### Exercise aim
Reproduce the whole listing, keeping every character the same.

### The data

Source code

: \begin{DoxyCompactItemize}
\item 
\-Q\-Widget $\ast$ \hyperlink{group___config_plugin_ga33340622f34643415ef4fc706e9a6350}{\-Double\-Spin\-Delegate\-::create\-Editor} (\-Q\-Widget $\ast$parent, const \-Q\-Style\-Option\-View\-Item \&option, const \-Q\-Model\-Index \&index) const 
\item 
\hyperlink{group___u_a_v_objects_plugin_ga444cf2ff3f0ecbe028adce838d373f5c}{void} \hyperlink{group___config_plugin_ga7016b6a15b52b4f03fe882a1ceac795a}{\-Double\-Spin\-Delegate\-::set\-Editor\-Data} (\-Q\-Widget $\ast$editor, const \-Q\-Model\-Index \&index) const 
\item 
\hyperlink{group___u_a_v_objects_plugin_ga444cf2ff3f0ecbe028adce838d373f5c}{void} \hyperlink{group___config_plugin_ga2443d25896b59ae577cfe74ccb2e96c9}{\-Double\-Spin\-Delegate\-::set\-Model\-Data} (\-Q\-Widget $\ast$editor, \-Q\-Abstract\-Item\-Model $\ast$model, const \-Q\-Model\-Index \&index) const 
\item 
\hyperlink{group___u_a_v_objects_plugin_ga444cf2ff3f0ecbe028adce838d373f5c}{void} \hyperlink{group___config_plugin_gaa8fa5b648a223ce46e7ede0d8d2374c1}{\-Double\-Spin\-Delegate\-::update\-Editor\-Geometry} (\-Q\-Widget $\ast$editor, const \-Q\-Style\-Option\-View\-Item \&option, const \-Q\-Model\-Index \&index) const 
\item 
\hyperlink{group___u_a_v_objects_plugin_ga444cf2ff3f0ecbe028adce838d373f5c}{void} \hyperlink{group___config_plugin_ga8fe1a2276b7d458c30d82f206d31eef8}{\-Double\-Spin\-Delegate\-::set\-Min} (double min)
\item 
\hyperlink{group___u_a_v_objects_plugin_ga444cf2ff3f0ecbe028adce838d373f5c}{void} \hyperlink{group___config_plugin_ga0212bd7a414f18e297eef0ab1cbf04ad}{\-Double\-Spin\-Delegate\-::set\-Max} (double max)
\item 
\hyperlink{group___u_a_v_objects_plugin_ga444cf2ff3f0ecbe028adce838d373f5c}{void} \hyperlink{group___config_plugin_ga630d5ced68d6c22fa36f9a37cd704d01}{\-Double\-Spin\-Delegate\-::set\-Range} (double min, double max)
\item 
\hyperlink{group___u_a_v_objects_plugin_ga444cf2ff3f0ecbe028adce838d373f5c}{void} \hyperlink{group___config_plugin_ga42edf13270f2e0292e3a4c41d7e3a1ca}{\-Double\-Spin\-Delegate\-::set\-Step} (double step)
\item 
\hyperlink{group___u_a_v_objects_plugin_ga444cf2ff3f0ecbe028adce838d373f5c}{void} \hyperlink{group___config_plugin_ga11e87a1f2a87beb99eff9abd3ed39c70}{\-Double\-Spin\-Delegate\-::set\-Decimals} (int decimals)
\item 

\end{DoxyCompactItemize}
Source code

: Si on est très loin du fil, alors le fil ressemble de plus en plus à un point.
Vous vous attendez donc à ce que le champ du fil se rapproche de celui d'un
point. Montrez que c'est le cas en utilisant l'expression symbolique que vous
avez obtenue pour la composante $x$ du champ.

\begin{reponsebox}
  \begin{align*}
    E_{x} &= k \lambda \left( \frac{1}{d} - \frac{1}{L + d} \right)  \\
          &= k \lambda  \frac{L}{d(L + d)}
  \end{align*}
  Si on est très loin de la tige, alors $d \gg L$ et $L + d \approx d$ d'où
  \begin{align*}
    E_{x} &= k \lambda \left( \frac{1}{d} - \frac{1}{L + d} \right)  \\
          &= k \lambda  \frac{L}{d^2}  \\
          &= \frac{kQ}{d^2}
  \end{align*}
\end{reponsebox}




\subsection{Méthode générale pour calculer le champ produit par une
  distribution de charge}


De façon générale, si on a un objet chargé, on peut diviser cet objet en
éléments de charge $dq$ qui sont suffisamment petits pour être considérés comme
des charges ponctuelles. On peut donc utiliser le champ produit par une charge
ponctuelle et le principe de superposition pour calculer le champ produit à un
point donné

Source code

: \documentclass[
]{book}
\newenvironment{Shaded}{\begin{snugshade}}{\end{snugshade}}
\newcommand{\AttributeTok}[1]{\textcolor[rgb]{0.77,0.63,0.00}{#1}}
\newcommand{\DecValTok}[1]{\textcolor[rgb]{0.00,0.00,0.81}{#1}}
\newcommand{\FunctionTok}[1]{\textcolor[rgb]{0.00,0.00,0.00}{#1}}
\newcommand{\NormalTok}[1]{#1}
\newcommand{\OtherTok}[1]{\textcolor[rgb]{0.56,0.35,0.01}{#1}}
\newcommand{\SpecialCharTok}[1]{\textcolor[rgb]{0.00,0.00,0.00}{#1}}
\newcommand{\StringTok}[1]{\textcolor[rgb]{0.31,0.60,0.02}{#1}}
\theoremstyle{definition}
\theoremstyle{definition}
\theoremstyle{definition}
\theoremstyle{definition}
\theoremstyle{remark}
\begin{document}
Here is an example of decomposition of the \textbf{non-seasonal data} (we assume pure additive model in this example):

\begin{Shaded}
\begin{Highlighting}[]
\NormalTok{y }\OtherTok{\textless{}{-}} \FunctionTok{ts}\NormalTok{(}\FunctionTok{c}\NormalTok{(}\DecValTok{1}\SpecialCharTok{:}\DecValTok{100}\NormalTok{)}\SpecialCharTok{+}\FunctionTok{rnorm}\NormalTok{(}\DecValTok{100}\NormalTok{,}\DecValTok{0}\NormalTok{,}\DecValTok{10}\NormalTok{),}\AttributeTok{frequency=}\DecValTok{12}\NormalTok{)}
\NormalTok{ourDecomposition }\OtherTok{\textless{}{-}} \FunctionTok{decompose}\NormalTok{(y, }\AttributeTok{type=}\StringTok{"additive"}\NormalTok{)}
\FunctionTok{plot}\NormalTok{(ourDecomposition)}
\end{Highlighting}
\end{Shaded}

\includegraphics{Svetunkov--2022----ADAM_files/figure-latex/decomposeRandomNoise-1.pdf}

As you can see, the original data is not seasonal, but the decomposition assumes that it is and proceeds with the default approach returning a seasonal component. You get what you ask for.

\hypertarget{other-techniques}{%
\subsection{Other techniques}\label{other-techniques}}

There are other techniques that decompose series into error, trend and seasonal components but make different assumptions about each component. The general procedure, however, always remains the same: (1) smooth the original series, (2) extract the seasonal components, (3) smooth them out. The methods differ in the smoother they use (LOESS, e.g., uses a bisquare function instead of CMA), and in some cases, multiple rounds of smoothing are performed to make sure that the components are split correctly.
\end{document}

### Response box
Source code

: \begin{DoxyCompactItemize}
\item 
\-Q\-Widget $\ast$ \hyperlink{group___config_plugin_ga33340622f34643415ef4fc706e9a6350}{\-Double\-Spin\-Delegate\-::create\-Editor} (\-Q\-Widget $\ast$parent, const \-Q\-Style\-Option\-View\-Item \&option, const \-Q\-Model\-Index \&index) const 
\item 
\hyperlink{group___u_a_v_objects_plugin_ga444cf2ff3f0ecbe028adce838d373f5c}{void} \hyperlink{group___config_plugin_ga7016b6a15b52b4f03fe882a1ceac795a}{\-Double\-Spin\-Delegate\-::set\-Editor\-Data} (\-Q\-Widget $\ast$editor, const \-Q\-Model\-Index \&index) const 
\item 
\hyperlink{group___u_a_v_objects_plugin_ga444cf2ff3f0ecbe028adce838d373f5c}{void} \hyperlink{group___config_plugin_ga2443d25896b59ae577cfe74ccb2e96c9}{\-Double\-Spin\-Delegate\-::set\-Model\-Data} (\-Q\-Widget $\ast$editor, \-Q\-Abstract\-Item\-Model $\ast$model, const \-Q\-Model\-Index \&index) const 
\item 
\hyperlink{group___u_a_v_objects_plugin_ga444cf2ff3f0ecbe028adce838d373f5c}{void} \hyperlink{group___config_plugin_gaa8fa5b648a223ce46e7ede0d8d2374c1}{\-Double\-Spin\-Delegate\-::update\-Editor\-Geometry} (\-Q\-Widget $\ast$editor, const \-Q\-Style\-Option\-View\-Item \&option, const \-Q\-Model\-Index \&index) const 
\item 
\hyperlink{group___u_a_v_objects_plugin_ga444cf2ff3f0ecbe028adce838d373f5c}{void} \hyperlink{group___config_plugin_ga8fe1a2276b7d458c30d82f206d31eef8}{\-Double\-Spin\-Delegate\-::set\-Min} (double min)
\item 
\hyperlink{group___u_a_v_objects_plugin_ga444cf2ff3f0ecbe028adce838d373f5c}{void} \hyperlink{group___config_plugin_ga0212bd7a414f18e297eef0ab1cbf04ad}{\-Double\-Spin\-Delegate\-::set\-Max} (double max)
\item 
\hyperlink{group___u_a_v_objects_plugin_ga444cf2ff3f0ecbe028adce838d373f5c}{void} \hyperlink{group___config_plugin_ga630d5ced68d6c22fa36f9a37cd704d01}{\-Double\-Spin\-Delegate\-::set\-Range} (double min, double max)
\item 
\hyperlink{group___u_a_v_objects_plugin_ga444cf2ff3f0ecbe028adce838d373f5c}{void} \hyperlink{group___config_plugin_ga42edf13270f2e0292e3a4c41d7e3a1ca}{\-Double\-Spin\-Delegate\-::set\-Step} (double step)
\item 
\hyperlink{group___u_a_v_objects_plugin_ga444cf2ff3f0ecbe028adce838d373f5c}{void} \hyperlink{group___config_plugin_ga11e87a1f2a87beb99eff9abd3ed39c70}{\-Double\-Spin\-Delegate\-::set\-Decimals} (int decimals)
\item 

\end{DoxyCompactItemize}
Source code

: Si on est très loin du fil, alors le fil ressemble de plus en plus à un point.
Vous vous attendez donc à ce que le champ du fil se rapproche de celui d'un
point. Montrez que c'est le cas en utilisant l'expression symbolique que vous
avez obtenue pour la composante $x$ du champ.

\begin{reponsebox}
  \begin{align*}
    E_{x} &= k \lambda \left( \frac{1}{d} - \frac{1}{L + d} \right)  \\
          &= k \lambda  \frac{L}{d(L + d)}
  \end{align*}
  Si on est très loin de la tige, alors $d \gg L$ et $L + d \approx d$ d'où
  \begin{align*}
    E_{x} &= k \lambda \left( \frac{1}{d} - \frac{1}{L + d} \right)  \\
          &= k \lambda  \frac{L}{d^2}  \\
          &= \frac{kQ}{d^2}
  \end{align*}
\end{reponsebox}




\subsection{Méthode générale pour calculer le champ produit par une
  distribution de charge}


De façon générale, si on a un objet chargé, on peut diviser cet objet en
éléments de charge $dq$ qui sont suffisamment petits pour être considérés comme
des charges ponctuelles. On peut donc utiliser le champ produit par une charge
ponctuelle et le principe de superposition pour calculer le champ produit à un
point donné

Source code

: \documentclass[
]{book}
\newenvironment{Shaded}{\begin{snugshade}}{\end{snugshade}}
\newcommand{\AttributeTok}[1]{\textcolor[rgb]{0.77,0.63,0.00}{#1}}
\newcommand{\DecValTok}[1]{\textcolor[rgb]{0.00,0.00,0.81}{#1}}
\newcommand{\FunctionTok}[1]{\textcolor[rgb]{0.00,0.00,0.00}{#1}}
\newcommand{\NormalTok}[1]{#1}
\newcommand{\OtherTok}[1]{\textcolor[rgb]{0.56,0.35,0.01}{#1}}
\newcommand{\SpecialCharTok}[1]{\textcolor[rgb]{0.00,0.00,0.00}{#1}}
\newcommand{\StringTok}[1]{\textcolor[rgb]{0.31,0.60,0.02}{#1}}
\theoremstyle{definition}
\theoremstyle{definition}
\theoremstyle{definition}
\theoremstyle{definition}
\theoremstyle{remark}
\begin{document}
Here is an example of decomposition of the \textbf{non-seasonal data} (we assume pure additive model in this example):

\begin{Shaded}
\begin{Highlighting}[]
\NormalTok{y }\OtherTok{\textless{}{-}} \FunctionTok{ts}\NormalTok{(}\FunctionTok{c}\NormalTok{(}\DecValTok{1}\SpecialCharTok{:}\DecValTok{100}\NormalTok{)}\SpecialCharTok{+}\FunctionTok{rnorm}\NormalTok{(}\DecValTok{100}\NormalTok{,}\DecValTok{0}\NormalTok{,}\DecValTok{10}\NormalTok{),}\AttributeTok{frequency=}\DecValTok{12}\NormalTok{)}
\NormalTok{ourDecomposition }\OtherTok{\textless{}{-}} \FunctionTok{decompose}\NormalTok{(y, }\AttributeTok{type=}\StringTok{"additive"}\NormalTok{)}
\FunctionTok{plot}\NormalTok{(ourDecomposition)}
\end{Highlighting}
\end{Shaded}

\includegraphics{Svetunkov--2022----ADAM_files/figure-latex/decomposeRandomNoise-1.pdf}

As you can see, the original data is not seasonal, but the decomposition assumes that it is and proceeds with the default approach returning a seasonal component. You get what you ask for.

\hypertarget{other-techniques}{%
\subsection{Other techniques}\label{other-techniques}}

There are other techniques that decompose series into error, trend and seasonal components but make different assumptions about each component. The general procedure, however, always remains the same: (1) smooth the original series, (2) extract the seasonal components, (3) smooth them out. The methods differ in the smoother they use (LOESS, e.g., uses a bisquare function instead of CMA), and in some cases, multiple rounds of smoothing are performed to make sure that the components are split correctly.
\end{document}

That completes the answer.